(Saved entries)

+ + + + +

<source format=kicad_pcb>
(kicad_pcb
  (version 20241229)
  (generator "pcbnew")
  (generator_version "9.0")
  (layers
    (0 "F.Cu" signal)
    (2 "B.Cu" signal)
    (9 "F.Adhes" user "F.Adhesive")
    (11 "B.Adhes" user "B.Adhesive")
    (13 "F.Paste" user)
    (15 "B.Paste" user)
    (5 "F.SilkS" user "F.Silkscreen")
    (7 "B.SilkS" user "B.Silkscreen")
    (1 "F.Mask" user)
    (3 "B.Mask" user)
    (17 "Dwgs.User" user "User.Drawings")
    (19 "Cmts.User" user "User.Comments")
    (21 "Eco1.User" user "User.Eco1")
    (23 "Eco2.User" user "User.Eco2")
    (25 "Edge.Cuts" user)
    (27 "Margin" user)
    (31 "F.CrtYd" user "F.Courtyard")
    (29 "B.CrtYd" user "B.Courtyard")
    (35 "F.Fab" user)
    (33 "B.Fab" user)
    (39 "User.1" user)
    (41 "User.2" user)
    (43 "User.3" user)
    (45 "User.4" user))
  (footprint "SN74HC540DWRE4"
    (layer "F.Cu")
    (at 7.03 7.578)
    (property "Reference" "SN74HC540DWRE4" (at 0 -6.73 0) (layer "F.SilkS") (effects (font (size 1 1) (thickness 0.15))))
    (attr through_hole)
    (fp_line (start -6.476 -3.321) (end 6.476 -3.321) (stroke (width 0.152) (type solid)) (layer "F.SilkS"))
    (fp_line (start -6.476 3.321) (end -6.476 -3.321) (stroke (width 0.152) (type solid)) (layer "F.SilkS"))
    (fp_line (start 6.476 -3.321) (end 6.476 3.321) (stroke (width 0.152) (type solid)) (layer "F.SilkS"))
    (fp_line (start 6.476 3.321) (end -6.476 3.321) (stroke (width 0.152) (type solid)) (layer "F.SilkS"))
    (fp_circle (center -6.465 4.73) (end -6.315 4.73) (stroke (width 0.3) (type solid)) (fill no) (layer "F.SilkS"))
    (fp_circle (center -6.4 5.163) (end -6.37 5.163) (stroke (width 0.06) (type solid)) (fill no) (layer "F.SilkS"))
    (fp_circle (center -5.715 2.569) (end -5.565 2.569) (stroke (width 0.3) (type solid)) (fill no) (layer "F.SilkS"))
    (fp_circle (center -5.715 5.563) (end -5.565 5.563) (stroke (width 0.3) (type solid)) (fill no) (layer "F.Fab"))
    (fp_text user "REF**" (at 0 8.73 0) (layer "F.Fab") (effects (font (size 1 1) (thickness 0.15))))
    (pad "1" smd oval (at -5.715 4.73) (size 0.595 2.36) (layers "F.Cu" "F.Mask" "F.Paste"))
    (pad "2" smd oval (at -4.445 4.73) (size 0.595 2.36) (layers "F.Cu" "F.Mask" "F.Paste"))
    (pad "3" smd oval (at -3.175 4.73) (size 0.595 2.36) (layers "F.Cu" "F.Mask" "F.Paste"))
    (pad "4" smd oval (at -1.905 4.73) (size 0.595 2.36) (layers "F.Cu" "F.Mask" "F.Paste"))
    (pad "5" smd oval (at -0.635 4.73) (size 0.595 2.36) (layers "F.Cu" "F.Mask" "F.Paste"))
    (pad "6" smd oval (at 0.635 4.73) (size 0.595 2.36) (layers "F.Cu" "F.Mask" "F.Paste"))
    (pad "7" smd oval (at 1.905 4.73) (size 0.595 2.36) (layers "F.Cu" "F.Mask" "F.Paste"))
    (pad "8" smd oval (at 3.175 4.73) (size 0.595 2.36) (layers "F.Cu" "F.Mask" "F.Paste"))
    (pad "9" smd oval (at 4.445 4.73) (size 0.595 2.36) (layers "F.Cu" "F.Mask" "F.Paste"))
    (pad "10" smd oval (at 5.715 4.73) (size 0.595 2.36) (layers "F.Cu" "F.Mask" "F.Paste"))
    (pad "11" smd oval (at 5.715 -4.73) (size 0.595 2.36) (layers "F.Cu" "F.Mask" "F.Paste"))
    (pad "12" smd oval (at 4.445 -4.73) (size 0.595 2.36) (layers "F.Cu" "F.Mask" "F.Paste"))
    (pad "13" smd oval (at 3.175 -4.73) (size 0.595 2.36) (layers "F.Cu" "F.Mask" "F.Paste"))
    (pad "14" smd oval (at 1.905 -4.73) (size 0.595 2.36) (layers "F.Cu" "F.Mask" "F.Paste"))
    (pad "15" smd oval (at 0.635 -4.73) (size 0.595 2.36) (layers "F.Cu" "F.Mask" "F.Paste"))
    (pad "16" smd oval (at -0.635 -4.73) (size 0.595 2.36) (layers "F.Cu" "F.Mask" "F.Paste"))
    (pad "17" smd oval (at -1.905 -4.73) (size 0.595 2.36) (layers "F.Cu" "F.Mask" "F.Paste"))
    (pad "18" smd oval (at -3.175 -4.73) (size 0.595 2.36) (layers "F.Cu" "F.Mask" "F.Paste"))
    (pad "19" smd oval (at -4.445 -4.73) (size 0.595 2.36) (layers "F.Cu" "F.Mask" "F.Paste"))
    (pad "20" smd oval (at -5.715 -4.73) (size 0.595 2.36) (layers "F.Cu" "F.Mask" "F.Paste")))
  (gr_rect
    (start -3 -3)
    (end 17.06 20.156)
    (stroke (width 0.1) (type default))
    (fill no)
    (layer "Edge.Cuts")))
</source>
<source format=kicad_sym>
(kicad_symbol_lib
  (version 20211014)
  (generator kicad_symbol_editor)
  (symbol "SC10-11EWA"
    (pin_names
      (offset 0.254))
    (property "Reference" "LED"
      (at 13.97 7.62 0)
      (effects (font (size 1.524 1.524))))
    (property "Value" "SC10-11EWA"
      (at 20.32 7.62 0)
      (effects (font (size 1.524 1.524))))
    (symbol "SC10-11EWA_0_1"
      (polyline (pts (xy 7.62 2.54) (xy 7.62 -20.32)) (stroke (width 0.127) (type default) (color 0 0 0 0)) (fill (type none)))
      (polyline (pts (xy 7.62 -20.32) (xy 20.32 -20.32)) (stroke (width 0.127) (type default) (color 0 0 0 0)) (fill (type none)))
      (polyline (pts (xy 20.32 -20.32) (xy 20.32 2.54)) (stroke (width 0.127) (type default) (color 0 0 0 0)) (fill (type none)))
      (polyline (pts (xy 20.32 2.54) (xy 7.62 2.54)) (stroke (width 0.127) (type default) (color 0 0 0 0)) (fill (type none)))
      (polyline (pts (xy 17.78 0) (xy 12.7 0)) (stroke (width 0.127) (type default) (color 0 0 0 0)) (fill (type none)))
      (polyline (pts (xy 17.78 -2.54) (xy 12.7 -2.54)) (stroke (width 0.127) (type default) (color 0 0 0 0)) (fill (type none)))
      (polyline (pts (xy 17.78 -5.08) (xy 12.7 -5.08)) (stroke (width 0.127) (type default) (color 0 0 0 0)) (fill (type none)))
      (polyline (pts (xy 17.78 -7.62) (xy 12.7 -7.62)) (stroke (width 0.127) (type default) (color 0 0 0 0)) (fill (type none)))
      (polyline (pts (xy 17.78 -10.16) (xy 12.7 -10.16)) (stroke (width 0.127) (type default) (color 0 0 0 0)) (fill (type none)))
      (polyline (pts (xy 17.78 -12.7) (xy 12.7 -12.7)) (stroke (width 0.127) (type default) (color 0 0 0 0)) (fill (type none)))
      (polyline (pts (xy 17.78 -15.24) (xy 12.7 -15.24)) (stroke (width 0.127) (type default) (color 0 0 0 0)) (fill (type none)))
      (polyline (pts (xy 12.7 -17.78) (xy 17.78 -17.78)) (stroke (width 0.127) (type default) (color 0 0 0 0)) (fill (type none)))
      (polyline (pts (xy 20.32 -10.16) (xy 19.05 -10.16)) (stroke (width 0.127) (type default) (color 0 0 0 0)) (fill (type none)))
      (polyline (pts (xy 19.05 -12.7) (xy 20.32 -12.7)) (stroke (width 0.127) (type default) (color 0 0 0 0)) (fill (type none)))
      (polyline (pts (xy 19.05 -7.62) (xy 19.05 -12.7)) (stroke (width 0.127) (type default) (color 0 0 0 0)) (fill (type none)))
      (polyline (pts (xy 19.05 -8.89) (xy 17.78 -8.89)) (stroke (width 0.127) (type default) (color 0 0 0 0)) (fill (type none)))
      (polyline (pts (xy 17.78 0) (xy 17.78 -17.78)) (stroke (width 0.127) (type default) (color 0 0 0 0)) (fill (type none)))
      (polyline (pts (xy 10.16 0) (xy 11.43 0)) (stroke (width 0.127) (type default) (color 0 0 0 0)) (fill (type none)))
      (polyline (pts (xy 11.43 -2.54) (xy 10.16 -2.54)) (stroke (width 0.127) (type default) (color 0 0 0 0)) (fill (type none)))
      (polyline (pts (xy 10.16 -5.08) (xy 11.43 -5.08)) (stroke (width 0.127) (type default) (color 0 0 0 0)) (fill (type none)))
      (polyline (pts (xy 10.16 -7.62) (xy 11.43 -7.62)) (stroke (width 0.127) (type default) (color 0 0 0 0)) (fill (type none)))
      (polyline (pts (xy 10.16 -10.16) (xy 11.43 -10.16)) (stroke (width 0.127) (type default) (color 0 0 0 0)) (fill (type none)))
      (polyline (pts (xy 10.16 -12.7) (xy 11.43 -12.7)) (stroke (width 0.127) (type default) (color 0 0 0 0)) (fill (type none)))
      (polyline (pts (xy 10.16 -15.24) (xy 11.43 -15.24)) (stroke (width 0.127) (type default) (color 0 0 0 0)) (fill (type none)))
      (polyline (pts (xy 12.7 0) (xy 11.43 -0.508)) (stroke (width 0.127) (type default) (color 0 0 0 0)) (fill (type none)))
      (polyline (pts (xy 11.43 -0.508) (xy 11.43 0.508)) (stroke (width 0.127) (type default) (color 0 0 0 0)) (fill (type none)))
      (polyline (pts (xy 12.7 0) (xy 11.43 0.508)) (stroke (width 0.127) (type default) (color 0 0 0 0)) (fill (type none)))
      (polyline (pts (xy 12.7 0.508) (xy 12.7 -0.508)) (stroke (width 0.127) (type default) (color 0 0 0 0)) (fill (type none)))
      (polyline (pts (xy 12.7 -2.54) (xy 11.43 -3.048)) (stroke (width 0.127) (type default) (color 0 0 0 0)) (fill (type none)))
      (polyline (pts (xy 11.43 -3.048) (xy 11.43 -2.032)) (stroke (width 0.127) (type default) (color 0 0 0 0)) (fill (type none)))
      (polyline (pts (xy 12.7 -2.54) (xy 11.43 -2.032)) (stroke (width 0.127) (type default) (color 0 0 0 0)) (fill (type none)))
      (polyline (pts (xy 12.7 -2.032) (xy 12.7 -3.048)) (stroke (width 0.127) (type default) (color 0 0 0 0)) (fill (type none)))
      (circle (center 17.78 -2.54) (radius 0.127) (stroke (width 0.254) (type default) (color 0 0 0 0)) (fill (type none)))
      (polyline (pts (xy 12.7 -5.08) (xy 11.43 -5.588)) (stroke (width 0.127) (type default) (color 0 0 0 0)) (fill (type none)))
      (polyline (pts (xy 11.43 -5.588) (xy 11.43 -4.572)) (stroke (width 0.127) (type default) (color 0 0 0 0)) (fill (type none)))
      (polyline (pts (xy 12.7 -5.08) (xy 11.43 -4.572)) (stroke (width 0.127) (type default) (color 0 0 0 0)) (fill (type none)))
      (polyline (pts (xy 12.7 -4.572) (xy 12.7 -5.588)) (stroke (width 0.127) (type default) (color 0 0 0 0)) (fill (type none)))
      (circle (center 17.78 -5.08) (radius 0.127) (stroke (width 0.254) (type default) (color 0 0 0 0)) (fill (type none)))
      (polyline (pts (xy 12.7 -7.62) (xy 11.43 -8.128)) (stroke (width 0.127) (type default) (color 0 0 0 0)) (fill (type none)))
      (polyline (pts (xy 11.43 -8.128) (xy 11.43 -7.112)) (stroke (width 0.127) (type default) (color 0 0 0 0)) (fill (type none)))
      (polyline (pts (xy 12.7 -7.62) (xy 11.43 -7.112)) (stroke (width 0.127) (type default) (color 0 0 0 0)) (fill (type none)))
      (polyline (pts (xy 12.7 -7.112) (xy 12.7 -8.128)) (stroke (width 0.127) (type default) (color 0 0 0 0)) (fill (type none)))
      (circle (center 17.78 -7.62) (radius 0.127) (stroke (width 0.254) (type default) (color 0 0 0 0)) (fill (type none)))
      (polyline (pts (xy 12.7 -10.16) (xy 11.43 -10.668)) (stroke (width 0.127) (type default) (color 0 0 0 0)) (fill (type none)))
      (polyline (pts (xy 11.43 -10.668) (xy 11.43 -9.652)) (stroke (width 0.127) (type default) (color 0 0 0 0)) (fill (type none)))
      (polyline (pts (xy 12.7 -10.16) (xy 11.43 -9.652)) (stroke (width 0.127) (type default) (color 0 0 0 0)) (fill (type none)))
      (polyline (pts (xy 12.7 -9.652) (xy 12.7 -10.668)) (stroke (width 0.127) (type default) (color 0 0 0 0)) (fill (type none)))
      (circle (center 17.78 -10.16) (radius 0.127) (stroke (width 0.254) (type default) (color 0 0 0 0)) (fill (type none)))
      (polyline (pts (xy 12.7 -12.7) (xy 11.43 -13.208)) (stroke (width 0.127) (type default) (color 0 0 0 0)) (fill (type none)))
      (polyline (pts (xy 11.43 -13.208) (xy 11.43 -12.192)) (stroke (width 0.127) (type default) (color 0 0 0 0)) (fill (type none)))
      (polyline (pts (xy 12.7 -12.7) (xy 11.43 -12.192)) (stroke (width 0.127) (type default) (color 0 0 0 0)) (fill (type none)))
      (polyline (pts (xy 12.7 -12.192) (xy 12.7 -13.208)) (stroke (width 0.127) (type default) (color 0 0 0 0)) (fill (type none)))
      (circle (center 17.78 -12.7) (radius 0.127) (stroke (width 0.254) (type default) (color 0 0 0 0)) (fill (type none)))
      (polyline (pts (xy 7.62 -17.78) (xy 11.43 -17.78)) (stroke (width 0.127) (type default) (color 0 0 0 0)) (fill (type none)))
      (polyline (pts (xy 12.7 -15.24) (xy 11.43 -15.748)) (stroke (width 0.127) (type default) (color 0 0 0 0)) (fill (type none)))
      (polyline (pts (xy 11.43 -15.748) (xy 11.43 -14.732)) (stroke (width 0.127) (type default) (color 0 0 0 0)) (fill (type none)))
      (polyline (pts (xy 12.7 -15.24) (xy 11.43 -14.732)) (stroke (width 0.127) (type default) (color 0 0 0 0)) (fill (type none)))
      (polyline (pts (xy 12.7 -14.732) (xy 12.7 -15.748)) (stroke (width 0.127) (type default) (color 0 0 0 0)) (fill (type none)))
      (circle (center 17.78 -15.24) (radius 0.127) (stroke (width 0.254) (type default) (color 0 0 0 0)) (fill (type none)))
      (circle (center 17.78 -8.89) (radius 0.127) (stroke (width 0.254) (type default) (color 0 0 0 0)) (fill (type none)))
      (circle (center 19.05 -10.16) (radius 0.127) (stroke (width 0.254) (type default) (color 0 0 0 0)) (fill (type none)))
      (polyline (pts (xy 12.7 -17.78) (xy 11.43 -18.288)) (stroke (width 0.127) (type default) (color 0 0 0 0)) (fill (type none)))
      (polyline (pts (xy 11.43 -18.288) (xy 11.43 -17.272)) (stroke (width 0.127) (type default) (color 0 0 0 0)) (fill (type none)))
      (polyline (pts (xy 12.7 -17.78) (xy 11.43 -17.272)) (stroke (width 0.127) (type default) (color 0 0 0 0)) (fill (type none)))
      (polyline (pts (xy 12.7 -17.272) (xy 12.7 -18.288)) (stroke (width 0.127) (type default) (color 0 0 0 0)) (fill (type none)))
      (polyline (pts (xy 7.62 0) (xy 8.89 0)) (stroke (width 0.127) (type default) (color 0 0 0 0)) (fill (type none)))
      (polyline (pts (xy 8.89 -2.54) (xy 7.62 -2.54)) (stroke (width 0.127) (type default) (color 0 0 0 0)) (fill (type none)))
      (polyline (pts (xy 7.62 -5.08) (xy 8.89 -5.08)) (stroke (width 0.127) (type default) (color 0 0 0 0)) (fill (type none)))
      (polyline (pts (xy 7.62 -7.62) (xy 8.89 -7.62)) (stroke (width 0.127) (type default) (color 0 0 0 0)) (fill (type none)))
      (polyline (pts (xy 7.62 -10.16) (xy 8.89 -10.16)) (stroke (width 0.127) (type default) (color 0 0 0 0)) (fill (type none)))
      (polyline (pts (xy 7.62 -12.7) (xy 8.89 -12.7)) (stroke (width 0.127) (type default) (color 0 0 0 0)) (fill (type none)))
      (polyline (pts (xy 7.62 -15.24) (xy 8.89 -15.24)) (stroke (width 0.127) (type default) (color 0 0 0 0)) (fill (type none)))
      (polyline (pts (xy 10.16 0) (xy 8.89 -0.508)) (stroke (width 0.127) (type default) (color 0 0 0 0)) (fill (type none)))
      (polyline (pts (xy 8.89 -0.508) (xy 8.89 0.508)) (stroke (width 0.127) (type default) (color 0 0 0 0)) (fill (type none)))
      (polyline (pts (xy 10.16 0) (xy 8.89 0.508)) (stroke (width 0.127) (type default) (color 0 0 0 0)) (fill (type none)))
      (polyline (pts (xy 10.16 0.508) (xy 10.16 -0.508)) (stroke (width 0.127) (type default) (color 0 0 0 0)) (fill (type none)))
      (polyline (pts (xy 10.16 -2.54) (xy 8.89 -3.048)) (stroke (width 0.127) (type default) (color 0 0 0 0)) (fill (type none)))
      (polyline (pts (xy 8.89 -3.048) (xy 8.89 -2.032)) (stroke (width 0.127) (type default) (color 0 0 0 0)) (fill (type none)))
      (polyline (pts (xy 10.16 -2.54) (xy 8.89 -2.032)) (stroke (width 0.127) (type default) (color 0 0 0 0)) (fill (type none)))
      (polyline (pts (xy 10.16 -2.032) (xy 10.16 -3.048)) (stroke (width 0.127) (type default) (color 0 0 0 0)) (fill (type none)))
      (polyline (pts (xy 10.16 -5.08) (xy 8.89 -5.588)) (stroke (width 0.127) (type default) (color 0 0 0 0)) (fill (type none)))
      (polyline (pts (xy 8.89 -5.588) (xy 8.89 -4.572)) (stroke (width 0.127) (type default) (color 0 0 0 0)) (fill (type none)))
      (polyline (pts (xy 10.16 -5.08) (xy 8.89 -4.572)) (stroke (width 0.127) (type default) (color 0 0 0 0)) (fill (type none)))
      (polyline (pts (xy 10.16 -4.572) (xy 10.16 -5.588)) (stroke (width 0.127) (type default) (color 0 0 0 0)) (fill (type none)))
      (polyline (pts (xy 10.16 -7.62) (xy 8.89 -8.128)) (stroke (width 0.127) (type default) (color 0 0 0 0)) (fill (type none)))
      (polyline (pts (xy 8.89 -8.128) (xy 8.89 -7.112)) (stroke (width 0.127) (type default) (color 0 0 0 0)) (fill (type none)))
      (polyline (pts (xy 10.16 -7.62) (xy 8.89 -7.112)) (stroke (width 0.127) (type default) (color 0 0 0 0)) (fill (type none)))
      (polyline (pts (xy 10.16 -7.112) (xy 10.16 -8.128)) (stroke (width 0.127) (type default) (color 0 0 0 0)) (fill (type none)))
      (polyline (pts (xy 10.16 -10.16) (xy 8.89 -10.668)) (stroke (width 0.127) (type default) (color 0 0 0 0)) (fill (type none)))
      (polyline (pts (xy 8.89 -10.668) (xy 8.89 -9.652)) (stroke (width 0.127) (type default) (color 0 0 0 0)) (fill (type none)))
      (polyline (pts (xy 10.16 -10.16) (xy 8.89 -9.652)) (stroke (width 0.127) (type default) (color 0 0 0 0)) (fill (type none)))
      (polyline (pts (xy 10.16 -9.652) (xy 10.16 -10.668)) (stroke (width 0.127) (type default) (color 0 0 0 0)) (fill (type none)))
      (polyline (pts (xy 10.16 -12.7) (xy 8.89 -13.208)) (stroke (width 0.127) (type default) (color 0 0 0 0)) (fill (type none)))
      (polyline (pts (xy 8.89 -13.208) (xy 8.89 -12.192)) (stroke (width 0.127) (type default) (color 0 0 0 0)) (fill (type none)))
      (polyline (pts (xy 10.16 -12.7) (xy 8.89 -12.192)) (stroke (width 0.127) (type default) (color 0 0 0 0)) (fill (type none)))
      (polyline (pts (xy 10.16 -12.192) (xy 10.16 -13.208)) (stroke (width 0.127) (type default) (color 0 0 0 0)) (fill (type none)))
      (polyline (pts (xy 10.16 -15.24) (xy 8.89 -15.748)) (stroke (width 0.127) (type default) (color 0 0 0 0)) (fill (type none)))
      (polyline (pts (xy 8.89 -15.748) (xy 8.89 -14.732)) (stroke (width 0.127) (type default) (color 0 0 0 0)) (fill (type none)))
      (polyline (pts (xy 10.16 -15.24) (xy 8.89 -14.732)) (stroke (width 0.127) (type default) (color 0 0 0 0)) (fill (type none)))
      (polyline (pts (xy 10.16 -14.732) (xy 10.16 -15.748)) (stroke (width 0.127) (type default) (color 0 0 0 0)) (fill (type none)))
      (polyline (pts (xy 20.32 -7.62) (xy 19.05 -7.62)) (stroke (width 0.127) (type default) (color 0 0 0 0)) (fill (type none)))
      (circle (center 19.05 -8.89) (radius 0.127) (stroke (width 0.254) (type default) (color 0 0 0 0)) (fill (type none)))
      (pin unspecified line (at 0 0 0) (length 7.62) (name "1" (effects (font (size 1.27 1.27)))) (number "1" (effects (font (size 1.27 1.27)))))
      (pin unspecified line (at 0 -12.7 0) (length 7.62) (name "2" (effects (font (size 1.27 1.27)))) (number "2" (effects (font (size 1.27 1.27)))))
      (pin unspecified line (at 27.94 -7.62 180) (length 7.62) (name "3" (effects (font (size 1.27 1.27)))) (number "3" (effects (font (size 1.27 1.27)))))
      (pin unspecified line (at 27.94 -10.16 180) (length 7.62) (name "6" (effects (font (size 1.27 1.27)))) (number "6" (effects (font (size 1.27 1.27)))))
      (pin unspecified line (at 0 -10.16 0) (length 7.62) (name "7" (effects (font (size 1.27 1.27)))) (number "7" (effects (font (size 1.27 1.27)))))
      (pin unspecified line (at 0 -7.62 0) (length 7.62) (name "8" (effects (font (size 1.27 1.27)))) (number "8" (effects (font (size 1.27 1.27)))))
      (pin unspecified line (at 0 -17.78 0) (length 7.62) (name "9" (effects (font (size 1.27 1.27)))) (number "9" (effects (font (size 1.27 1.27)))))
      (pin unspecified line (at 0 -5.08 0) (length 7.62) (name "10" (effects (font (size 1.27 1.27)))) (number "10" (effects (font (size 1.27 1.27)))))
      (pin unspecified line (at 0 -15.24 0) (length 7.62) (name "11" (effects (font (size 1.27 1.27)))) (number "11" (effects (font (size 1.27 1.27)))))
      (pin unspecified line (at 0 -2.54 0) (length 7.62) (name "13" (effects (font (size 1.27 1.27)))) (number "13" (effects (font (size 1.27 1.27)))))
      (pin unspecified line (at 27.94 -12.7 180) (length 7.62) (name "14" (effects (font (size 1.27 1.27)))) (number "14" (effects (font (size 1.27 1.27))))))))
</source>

+ + + + +

Exercise goal => I need the number of lines in the entries that include "source"; please give that number and nothing else.

Result of this task => 4